__Raw data__:
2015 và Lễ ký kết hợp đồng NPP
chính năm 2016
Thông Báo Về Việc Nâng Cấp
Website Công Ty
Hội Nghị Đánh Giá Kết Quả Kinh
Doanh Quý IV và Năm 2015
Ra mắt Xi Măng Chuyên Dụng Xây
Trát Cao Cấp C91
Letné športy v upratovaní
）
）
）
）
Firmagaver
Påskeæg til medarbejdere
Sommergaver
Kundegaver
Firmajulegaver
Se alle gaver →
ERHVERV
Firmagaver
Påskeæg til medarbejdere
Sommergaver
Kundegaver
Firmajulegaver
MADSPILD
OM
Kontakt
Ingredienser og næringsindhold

...

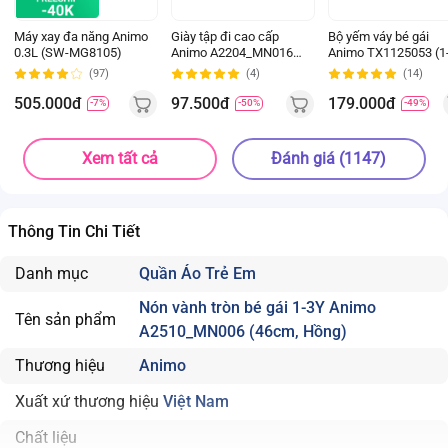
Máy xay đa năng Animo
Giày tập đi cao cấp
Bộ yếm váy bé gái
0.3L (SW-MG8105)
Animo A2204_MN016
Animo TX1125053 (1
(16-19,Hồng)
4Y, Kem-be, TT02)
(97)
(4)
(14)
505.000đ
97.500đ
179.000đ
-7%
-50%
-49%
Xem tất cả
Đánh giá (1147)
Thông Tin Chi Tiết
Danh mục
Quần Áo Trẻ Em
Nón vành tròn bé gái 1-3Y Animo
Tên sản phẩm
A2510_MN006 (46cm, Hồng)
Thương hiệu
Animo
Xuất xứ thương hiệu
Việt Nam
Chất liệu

__Job item__:
Search the data for "Đánh". Copy every line that has it.

__Answer to this exercise__:
Hội Nghị Đánh Giá Kết Quả Kinh
Đánh giá (1147)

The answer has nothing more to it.